**Problem to work on**:
The pictures stay out; everything else in the entries below must be returned exactly.

┌──

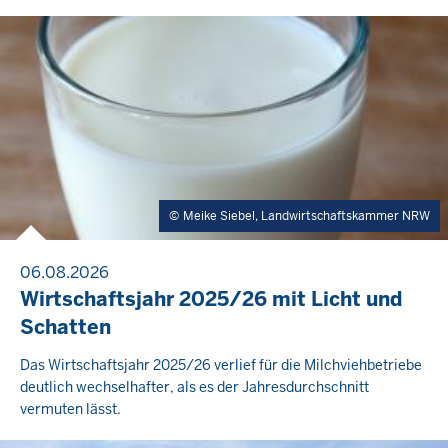
Meike Siebel, Landwirtschaftskammer NRW
06.08.2026
Wirtschaftsjahr 2025/26 mit Licht und
Schatten
Das Wirtschaftsjahr 2025/26 verlief für die Milchviehbetriebe
deutlich wechselhafter, als es der Jahresdurchschnitt
vermuten lässt.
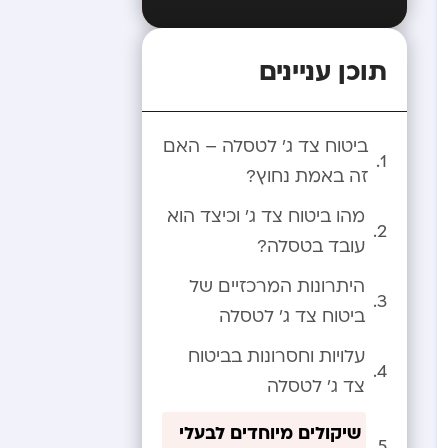
תוכן עניינים
ביטוח צד ג’ לטסלה – האם
זה באמת נחוץ?
מהו ביטוח צד ג’ וכיצד הוא
עובד בטסלה?
היתרונות המרכזיים של
ביטוח צד ג’ לטסלה
עלויות וחסרונות בביטוח
צד ג’ לטסלה
שיקולים מיוחדים לבעלי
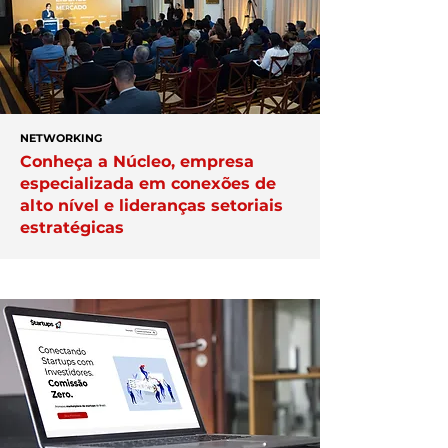
NETWORKING
Conheça a Núcleo, empresa
especializada em conexões de
alto nível e lideranças setoriais
estratégicas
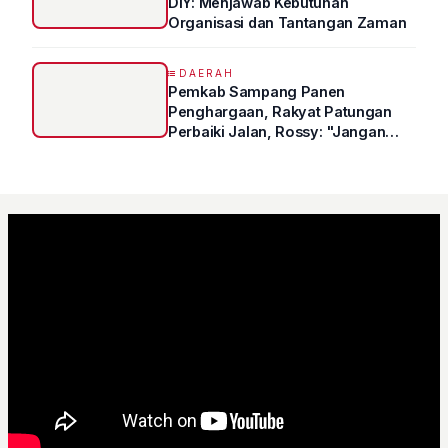
DIY: Menjawab Kebutuhan
Organisasi dan Tantangan Zaman
DAERAH
Pemkab Sampang Panen
Penghargaan, Rakyat Patungan
Perbaiki Jalan, Rossy: "Jangan
Sampai Prestasi Hanya Indah di
Atas Kertas"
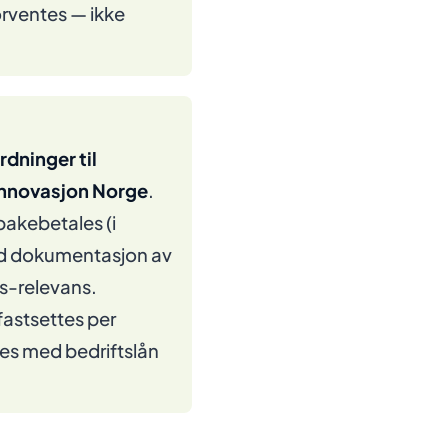
forventes — ikke
rdninger til
Innovasjon Norge
.
bakebetales (i
ed dokumentasjon av
ts-relevans.
 fastsettes per
es med bedriftslån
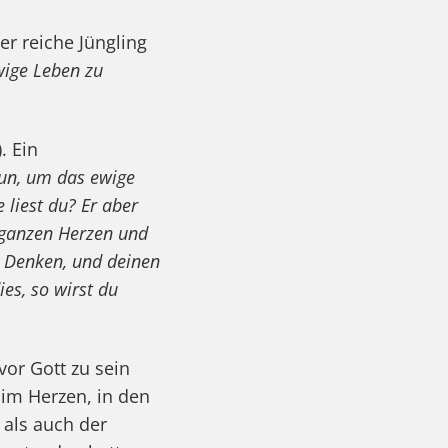
er reiche Jüngling
wige Leben zu
). Ein
tun, um das ewige
liest du? Er aber
m ganzen Herzen und
n Denken, und deinen
ies, so wirst du
vor Gott zu sein
im Herzen, in den
 als auch der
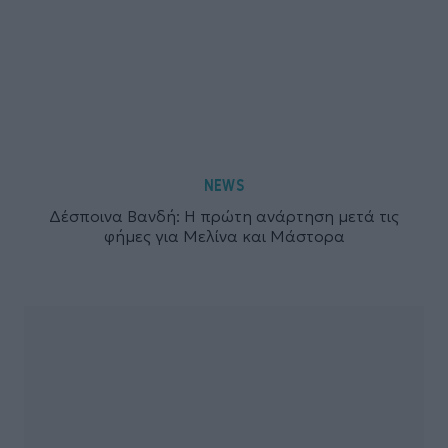
NEWS
Δέσποινα Βανδή: Η πρώτη ανάρτηση μετά τις
φήμες για Μελίνα και Μάστορα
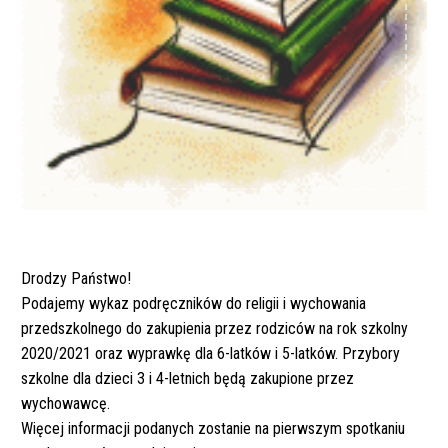
Drodzy Państwo!
Podajemy wykaz podręczników do religii i wychowania
przedszkolnego do zakupienia przez rodziców na rok szkolny
2020/2021 oraz wyprawkę dla 6-latków i 5-latków. Przybory
szkolne dla dzieci 3 i 4-letnich będą zakupione przez
wychowawcę.
Więcej informacji podanych zostanie na pierwszym spotkaniu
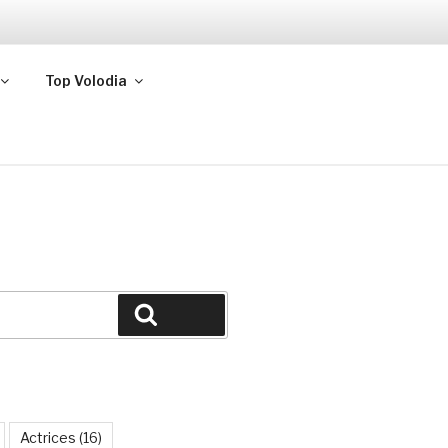
Top Volodia
Buscar
Actrices
(16)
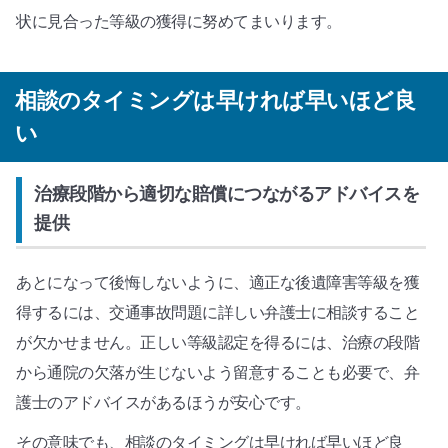
状に見合った等級の獲得に努めてまいります。
相談のタイミングは早ければ早いほど良
い
治療段階から適切な賠償につながるアドバイスを
提供
あとになって後悔しないように、適正な後遺障害等級を獲
得するには、交通事故問題に詳しい弁護士に相談すること
が欠かせません。正しい等級認定を得るには、治療の段階
から通院の欠落が生じないよう留意することも必要で、弁
護士のアドバイスがあるほうが安心です。
その意味でも、相談のタイミングは早ければ早いほど良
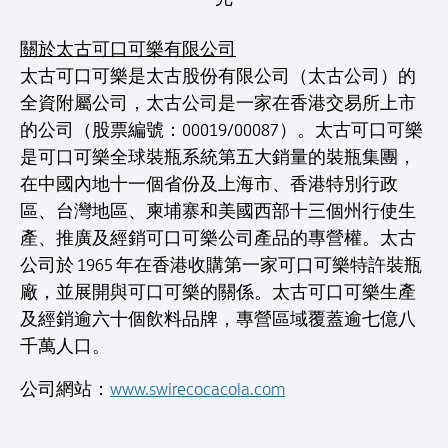
關於太古可口可樂有限公司
太古可口可樂是太古股份有限公司（太古公司）的
全資附屬公司，太古公司是一家在香港交易所上市
的公司（股票編號：00019/00087）。太古可口可樂
是可口可樂全球裝瓶系統第五大銷量的裝瓶集團，
在中國內地十一個省份及上海市、香港特別行政
區、台灣地區、柬埔寨和美國西部十三個州行使生
產、推廣及經銷可口可樂公司產品的專營權。太古
公司於 1965 年在香港收購第一家可口可樂特許裝瓶
廠，並展開與可口可樂的關係。太古可口可樂生產
及經銷逾六十個飲料品牌，專營區域覆蓋逾七億八
千萬人口。
公司網站：
www.swirecocacola.com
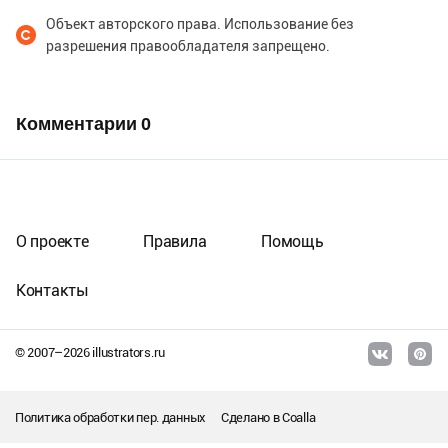
Объект авторского права. Использование без
разрешения правообладателя запрещено.
Комментарии
0
О проекте
Правила
Помощь
Контакты
© 2007–
2026
illustrators.ru
Политика обработки пер. данных
Сделано в
Coalla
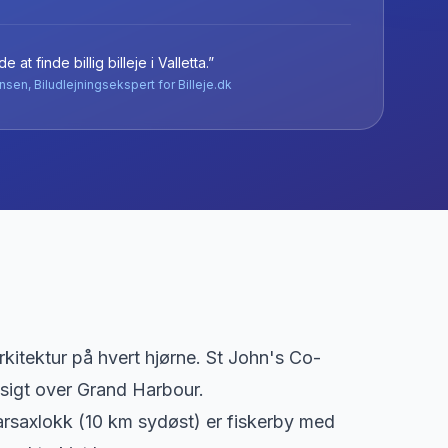
e at finde billig billeje
i
Valletta
.”
nsen, Biludlejningsekspert for Billeje.dk
kitektur på hvert hjørne. St John's Co-
sigt over Grand Harbour.
arsaxlokk (10 km sydøst) er fiskerby med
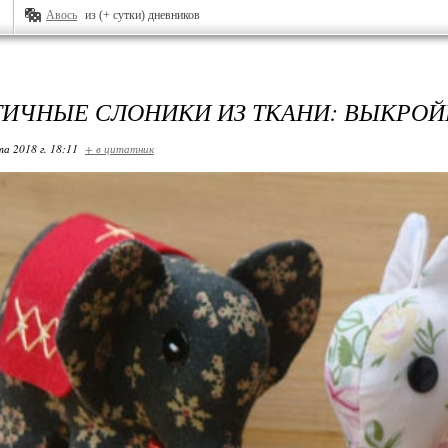
Авось
из (+ сутки) дневников
ИЧНЫЕ СЛОНИКИ ИЗ ТКАНИ: ВЫКРОЙ
та 2018 г. 18:11
+ в цитатник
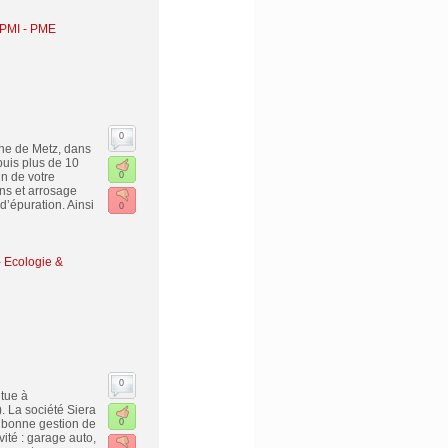
 PMI - PME
0
he de Metz, dans
puis plus de 10
in de votre
0
ns et arrosage
d’épuration. Ainsi
0
-
Ecologie &
0
itue à
. La société Siera
 bonne gestion de
0
ité : garage auto,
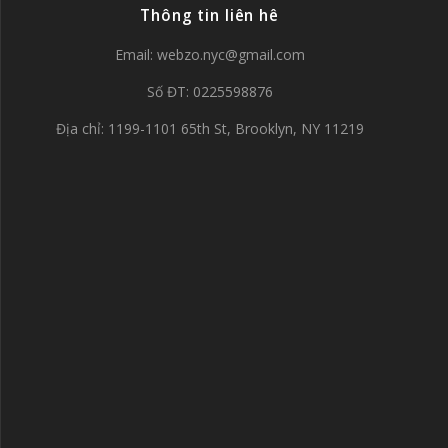
Thông tin liên hê
Email:
webzo.nyc@gmail.com
Số ĐT: 0225598876
Địa chỉ: 1199-1101 65th St, Brooklyn, NY 11219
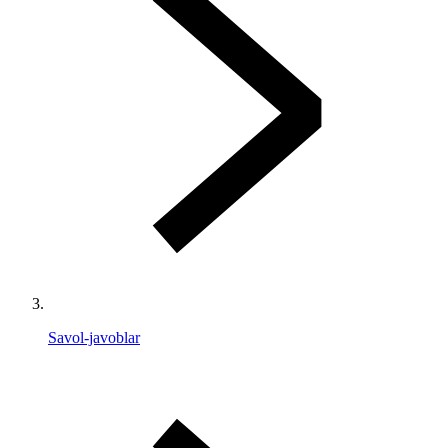
Savol-javoblar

└──

**Solution to this problem**:
Meike Siebel, Landwirtschaftskammer NRW
06.08.2026
Wirtschaftsjahr 2025/26 mit Licht und
Schatten
Das Wirtschaftsjahr 2025/26 verlief für die Milchviehbetriebe
deutlich wechselhafter, als es der Jahresdurchschnitt
vermuten lässt.
תוכן עניינים
ביטוח צד ג’ לטסלה – האם
זה באמת נחוץ?
מהו ביטוח צד ג’ וכיצד הוא
עובד בטסלה?
היתרונות המרכזיים של
ביטוח צד ג’ לטסלה
עלויות וחסרונות בביטוח
צד ג’ לטסלה
שיקולים מיוחדים לבעלי
NETWORKING
Conheça a Núcleo, empresa
especializada em conexões de
alto nível e lideranças setoriais
estratégicas
DIY: Menjawab Kebutuhan
Organisasi dan Tantangan Zaman
DAERAH
Pemkab Sampang Panen
Penghargaan, Rakyat Patungan
Perbaiki Jalan, Rossy: "Jangan
Sampai Prestasi Hanya Indah di
Atas Kertas"
forventes — ikke
rdninger til
Innovasjon Norge
.
bakebetales (i
ed dokumentasjon av
ts-relevans.
 fastsettes per
es med bedriftslån
er reiche Jüngling
wige Leben zu
). Ein
tun, um das ewige
liest du? Er aber
m ganzen Herzen und
n Denken, und deinen
ies, so wirst du
vor Gott zu sein
im Herzen, in den
 als auch der
NEWS
Δέσποινα Βανδή: Η πρώτη ανάρτηση μετά τις
φήμες για Μελίνα και Μάστορα
Drodzy Państwo!
Podajemy wykaz podręczników do religii i wychowania
przedszkolnego do zakupienia przez rodziców na rok szkolny
2020/2021 oraz wyprawkę dla 6-latków i 5-latków. Przybory
szkolne dla dzieci 3 i 4-letnich będą zakupione przez
wychowawcę.
Więcej informacji podanych zostanie na pierwszym spotkaniu
Top Volodia
Buscar
Actrices
(16)
状に見合った等級の獲得に努めてまいります。
相談のタイミングは早ければ早いほど良
い
治療段階から適切な賠償につながるアドバイスを
提供
あとになって後悔しないように、適正な後遺障害等級を獲
得するには、交通事故問題に詳しい弁護士に相談すること
が欠かせません。正しい等級認定を得るには、治療の段階
から通院の欠落が生じないよう留意することも必要で、弁
護士のアドバイスがあるほうが安心です。
その意味でも、相談のタイミングは早ければ早いほど良
關於太古可口可樂有限公司
太古可口可樂是太古股份有限公司（太古公司）的
全資附屬公司，太古公司是一家在香港交易所上市
的公司（股票編號：00019/00087）。太古可口可樂
是可口可樂全球裝瓶系統第五大銷量的裝瓶集團，
在中國內地十一個省份及上海市、香港特別行政
區、台灣地區、柬埔寨和美國西部十三個州行使生
產、推廣及經銷可口可樂公司產品的專營權。太古
公司於 1965 年在香港收購第一家可口可樂特許裝瓶
廠，並展開與可口可樂的關係。太古可口可樂生產
及經銷逾六十個飲料品牌，專營區域覆蓋逾七億八
千萬人口。
公司網站：
www.swirecocacola.com
Объект авторского права. Использование без
разрешения правообладателя запрещено.
Комментарии
0
О проекте
Правила
Помощь
Контакты
© 2007–
2026
illustrators.ru
Политика обработки пер. данных
Сделано в
Coalla
e at finde billig billeje
i
Valletta
.”
nsen, Biludlejningsekspert for Billeje.dk
kitektur på hvert hjørne. St John's Co-
sigt over Grand Harbour.
arsaxlokk (10 km sydøst) er fiskerby med
Авось
из (+ сутки) дневников
ИЧНЫЕ СЛОНИКИ ИЗ ТКАНИ: ВЫКРОЙ
та 2018 г. 18:11
+ в цитатник
 PMI - PME
0
he de Metz, dans
puis plus de 10
in de votre
0
ns et arrosage
d’épuration. Ainsi
0
-
Ecologie &
0
itue à
. La société Siera
 bonne gestion de
0
ité : garage auto,
Thông tin liên hê
Email:
webzo.nyc@gmail.com
Số ĐT: 0225598876
Địa chỉ: 1199-1101 65th St, Brooklyn, NY 11219
Savol-javoblar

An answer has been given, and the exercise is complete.